Input: Create a new theme for our publication site with a premium dark style.

Output:

Do not use this skill. This is a creation request, not a review request. Use the theme-creation skill instead.

Input: Review this theme idea: “make it calmer and more premium.” There is no CSS yet.

Output:

Before giving detailed review feedback, say that there is no concrete artifact to review and switch to plan review:

I can review the direction, but not the implementation yet. Is this for a document theme, a published-site theme, or both, and which outputs matter most: web, PDF, DOCX, email, or Python/R plots?

Then assess whether the stated direction is specific enough to map to semantic tokens, site token families, assets, and validation.

Edge cases

  • If the user asks for review but provides no artifact, review the plan or ask for the missing file, patch, or snippet.

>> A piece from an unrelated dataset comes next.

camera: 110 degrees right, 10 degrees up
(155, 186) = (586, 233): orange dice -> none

  • If the request is to create a theme, design a theme from scratch, or write a new skill, do not use this skill; redirect to the theme-creation skill.

  • If the user does not specify whether the theme is for documents or published sites, infer document theme only for clearly document-centric requests; otherwise ask a clarifying question.

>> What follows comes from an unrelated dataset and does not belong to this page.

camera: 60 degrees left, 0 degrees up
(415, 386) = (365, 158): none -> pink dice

  • If the user asks whether a theme is “good” without naming targets, say the answer depends on targets and review against the most likely one only if the context is strong enough to justify that assumption.

  • If the user provides a patch without the current file and correctness depends on surrounding context, inspect the existing file when possible.

  • If exact token availability is uncertain, run stencila themes tokens with the narrowest useful --scope and --family filters instead of guessing from memory.

  • If the artifact mixes semantic tokens, module tokens, and custom selectors, do not reject it automatically; check whether each layer is justified.

  • If the user depends on DOCX or email parity, explicitly call out unsupported, not-yet-mapped, or simplified areas instead of claiming full fidelity.

  • If important exported tokens are placed inside @media or @supports, flag that as a portability issue.

  • If the theme references assets that are not present in the workspace, do not fabricate files; note the missing assets as a review dependency.

  • If the user asks for a corrected snippet or patch after the review, keep the fix scoped to the evidence-based findings already reported.

  • If the theme includes @import url("./base.css"), flag it as unnecessary — Stencila loads the base theme implicitly.

  • If the theme sets color tokens for light mode without corresponding *-dark variants, flag the dark-mode gap when the theme targets web outputs.

  • If the theme claims dark-mode support for DOCX or email, flag that as incorrect.

  • If snap cannot be run (no server, no served route, theme not yet renderable), mark visual verification as "pending" in the review output, rely on static CSS and CLI analysis, and recommend specific snap commands to run once the environment is ready. Do not claim snap-based findings without actual snap results.